My main problem with the EC is the concept of “winner takes all” in all but 2 states. A candidate can win a state with 50.1% of the vote of 90%. There were several states in the past elections where the winning candidate received only 55% of that states votes but was awarded the entire EC count for that state. In this manner, 45% of the voters in that state did not choose the new President. State votes for the EC is not mandated by the constitution making it up to the state how the EC votes are distributed. Using Pennsylvania’s 20 electoral votes, a candidate receiving 60% popular vote would get 12 EC votes and the other receiving 40% of the vote would get 8 EC votes. Changing the EC in this way would not necessarily make the Presidential Election based on popular vote, but would put it as close to possible based on popular vote while maintaining the integrity and purpose of the EC. This change would also allow for third parties to have as fair a chance as Democrats and Republicans.
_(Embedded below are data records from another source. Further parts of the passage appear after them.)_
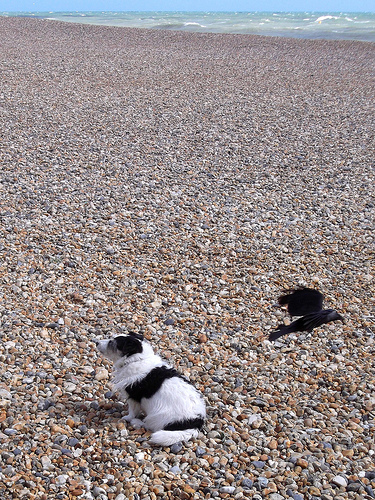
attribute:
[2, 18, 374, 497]
stones — small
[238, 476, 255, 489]
rock — gray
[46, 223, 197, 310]
stones — small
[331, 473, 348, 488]
rock — white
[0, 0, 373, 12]
sky — clear, blue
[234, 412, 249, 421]
rock — brown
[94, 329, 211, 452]
dog — white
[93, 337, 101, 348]
nose — grey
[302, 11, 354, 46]
wave — white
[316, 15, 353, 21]
cap wave — white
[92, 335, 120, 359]
face — white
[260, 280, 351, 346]
bird — black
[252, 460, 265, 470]
rock — small, gray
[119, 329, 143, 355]
ears — black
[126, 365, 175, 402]
stripe — black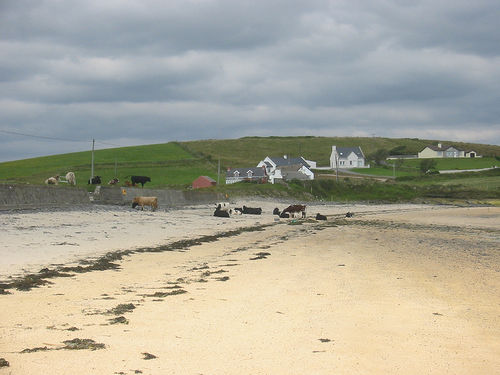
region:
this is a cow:
[124, 185, 174, 222]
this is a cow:
[124, 162, 161, 194]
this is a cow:
[89, 162, 113, 199]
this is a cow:
[61, 162, 79, 199]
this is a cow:
[36, 156, 70, 198]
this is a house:
[324, 134, 376, 182]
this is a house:
[258, 133, 323, 212]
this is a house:
[221, 157, 268, 197]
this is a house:
[412, 127, 495, 190]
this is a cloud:
[199, 45, 261, 121]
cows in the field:
[106, 179, 353, 234]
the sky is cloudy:
[25, 24, 363, 105]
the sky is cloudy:
[50, 31, 468, 153]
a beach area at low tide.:
[1, 190, 493, 370]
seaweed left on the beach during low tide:
[1, 217, 283, 296]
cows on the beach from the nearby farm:
[125, 193, 330, 231]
Returning to my original thought though, the debate last night has provided me the justification that I’m making the right choice to support a third-party. Neither candidate, Trump or Clinton, I believe is right for the next four years or this country as a whole. The fragile nature of the world economy, propped up on debt, will collapse equally regardless of whether Trump or Clinton wins as the country is polarized in a near 50/50 split. My support of a third party is based on research and knowledge that is not provided by mainstream media outlets. A third party candidate winning the Presidency has the potential to make everyone stop and think, breathe a sigh of relief, and start to shed the “sheep” mentality that’s been forced on us for 40 years.